• [Exercise] Count the lines in the records that contain the string "BAHAYA" and give only that number.

• [Dataset]
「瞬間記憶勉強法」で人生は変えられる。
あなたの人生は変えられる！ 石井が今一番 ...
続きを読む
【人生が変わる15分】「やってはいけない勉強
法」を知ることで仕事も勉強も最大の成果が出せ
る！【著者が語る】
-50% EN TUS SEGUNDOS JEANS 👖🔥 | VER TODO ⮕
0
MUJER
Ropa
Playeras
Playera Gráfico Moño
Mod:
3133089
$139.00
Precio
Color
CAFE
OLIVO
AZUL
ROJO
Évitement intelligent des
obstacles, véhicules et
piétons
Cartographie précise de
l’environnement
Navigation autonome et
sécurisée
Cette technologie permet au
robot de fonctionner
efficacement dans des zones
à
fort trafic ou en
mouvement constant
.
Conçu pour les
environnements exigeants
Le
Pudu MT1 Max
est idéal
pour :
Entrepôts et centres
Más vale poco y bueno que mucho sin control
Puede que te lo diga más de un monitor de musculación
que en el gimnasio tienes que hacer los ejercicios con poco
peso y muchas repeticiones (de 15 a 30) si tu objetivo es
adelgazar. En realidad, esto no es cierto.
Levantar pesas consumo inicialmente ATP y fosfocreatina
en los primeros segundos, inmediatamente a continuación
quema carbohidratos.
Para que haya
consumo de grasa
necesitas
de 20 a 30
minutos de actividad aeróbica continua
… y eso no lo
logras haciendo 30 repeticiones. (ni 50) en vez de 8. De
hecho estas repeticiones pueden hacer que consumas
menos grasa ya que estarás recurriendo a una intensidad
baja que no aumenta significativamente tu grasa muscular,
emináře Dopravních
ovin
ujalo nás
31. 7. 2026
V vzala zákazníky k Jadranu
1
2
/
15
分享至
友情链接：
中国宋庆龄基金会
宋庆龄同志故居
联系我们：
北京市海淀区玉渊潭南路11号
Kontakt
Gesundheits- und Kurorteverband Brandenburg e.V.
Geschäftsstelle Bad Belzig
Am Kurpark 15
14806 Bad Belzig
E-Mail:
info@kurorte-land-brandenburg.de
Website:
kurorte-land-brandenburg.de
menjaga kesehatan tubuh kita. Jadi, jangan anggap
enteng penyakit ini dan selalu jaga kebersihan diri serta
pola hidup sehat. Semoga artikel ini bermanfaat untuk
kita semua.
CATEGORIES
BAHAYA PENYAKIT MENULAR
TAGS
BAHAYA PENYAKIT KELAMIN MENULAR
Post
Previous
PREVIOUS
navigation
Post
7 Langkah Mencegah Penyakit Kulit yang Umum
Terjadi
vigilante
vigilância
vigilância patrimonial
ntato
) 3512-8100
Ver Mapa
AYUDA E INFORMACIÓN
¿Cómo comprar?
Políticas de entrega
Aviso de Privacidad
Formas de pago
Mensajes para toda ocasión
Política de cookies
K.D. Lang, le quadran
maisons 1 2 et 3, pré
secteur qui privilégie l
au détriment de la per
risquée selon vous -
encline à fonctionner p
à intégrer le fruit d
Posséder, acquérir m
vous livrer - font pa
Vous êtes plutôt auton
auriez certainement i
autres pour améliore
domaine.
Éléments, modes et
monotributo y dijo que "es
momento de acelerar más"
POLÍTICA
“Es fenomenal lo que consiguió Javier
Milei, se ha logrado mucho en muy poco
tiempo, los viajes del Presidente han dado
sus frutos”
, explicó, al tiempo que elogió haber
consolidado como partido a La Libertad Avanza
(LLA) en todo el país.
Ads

• [Response to this exercise] 2